PREZENTOWANY TEKST ▸
◆ ◆ ◆
„Anomalia” H. Le Tellier – recenzja książki

with Brak komentarzy

Piszę tę recenzję na świeżo, choć nie jakoś szczególnie na gorąco. Właśnie skończyłam czytać “Anomaila" książkę napisaną przez francuskiego autora - Herve Le Tellier'a.

Mój mąż wyszedł z córką do cyrku, ja zostałam sama w domu. Mam wolny wieczór i czuję się jak Kevin, tylko trzydzieści lat później. Zanim oddam się słodkiemu oglądaniu dziewiarskich vlogów oraz najnowszych odcinków “The Kardashians”, mam ogromną ochotę napisać kilka zdań o książce Herve Le Tellier'a.

Przyznam szczerze, spieszę się z tym tekstem. Podskórnie wyczuwam, że wspomnienia szybko wyblakną, a ja nie będę już pamiętała o czym ta książka była. Za kilka dni może zostanę już tylko z jednym mglistym wspomnieniem, które będzie można oddać jednym zdaniem.
◆ ◆ ◆
WYKAZ ▸
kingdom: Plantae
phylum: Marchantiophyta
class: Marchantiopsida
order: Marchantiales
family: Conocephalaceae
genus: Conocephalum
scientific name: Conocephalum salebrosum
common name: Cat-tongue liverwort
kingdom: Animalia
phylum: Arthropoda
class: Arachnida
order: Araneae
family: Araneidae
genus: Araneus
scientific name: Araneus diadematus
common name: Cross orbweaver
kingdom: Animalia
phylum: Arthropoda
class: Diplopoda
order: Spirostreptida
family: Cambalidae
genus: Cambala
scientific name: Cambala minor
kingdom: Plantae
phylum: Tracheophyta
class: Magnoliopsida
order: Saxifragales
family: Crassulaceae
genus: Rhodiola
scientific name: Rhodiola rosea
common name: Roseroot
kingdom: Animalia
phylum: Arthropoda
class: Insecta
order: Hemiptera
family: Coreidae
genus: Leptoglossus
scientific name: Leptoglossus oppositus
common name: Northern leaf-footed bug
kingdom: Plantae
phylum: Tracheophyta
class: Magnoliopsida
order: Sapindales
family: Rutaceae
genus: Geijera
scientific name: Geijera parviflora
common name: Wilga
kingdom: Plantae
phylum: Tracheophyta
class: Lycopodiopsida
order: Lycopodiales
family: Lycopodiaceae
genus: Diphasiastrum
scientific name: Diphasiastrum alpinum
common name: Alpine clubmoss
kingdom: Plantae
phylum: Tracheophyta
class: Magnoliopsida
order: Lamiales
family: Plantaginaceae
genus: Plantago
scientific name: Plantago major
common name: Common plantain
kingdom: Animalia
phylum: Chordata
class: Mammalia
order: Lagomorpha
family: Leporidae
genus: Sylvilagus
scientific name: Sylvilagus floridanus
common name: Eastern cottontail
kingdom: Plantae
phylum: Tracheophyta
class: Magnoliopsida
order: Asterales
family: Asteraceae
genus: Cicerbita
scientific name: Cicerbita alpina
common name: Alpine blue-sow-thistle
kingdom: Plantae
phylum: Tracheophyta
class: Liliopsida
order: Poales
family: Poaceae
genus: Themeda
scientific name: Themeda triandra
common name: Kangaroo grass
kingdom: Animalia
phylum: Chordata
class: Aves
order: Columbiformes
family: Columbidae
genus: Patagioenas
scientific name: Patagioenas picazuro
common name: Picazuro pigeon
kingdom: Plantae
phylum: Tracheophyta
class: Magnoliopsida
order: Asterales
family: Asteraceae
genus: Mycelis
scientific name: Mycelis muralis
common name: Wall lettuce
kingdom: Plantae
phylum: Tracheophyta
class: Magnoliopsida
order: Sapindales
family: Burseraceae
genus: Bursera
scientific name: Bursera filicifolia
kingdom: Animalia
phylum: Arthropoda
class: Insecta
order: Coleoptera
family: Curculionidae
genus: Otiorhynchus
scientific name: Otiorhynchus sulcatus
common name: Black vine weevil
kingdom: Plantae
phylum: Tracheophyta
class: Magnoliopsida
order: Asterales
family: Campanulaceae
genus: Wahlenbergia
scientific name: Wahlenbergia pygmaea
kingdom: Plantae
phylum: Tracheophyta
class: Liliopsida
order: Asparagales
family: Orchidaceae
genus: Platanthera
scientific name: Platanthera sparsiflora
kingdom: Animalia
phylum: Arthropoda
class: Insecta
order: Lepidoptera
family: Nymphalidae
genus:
◆ ◆ ◆
TWOJE ZADANIE ▸ Przepisz powyższą recenzję książki „Anomalia” w całości, znak po znaku, bez żadnych zmian.

ODPOWIEDŹ ▸
„Anomalia” H. Le Tellier – recenzja książki

with Brak komentarzy

Piszę tę recenzję na świeżo, choć nie jakoś szczególnie na gorąco. Właśnie skończyłam czytać “Anomaila" książkę napisaną przez francuskiego autora - Herve Le Tellier'a.

Mój mąż wyszedł z córką do cyrku, ja zostałam sama w domu. Mam wolny wieczór i czuję się jak Kevin, tylko trzydzieści lat później. Zanim oddam się słodkiemu oglądaniu dziewiarskich vlogów oraz najnowszych odcinków “The Kardashians”, mam ogromną ochotę napisać kilka zdań o książce Herve Le Tellier'a.

Przyznam szczerze, spieszę się z tym tekstem. Podskórnie wyczuwam, że wspomnienia szybko wyblakną, a ja nie będę już pamiętała o czym ta książka była. Za kilka dni może zostanę już tylko z jednym mglistym wspomnieniem, które będzie można oddać jednym zdaniem.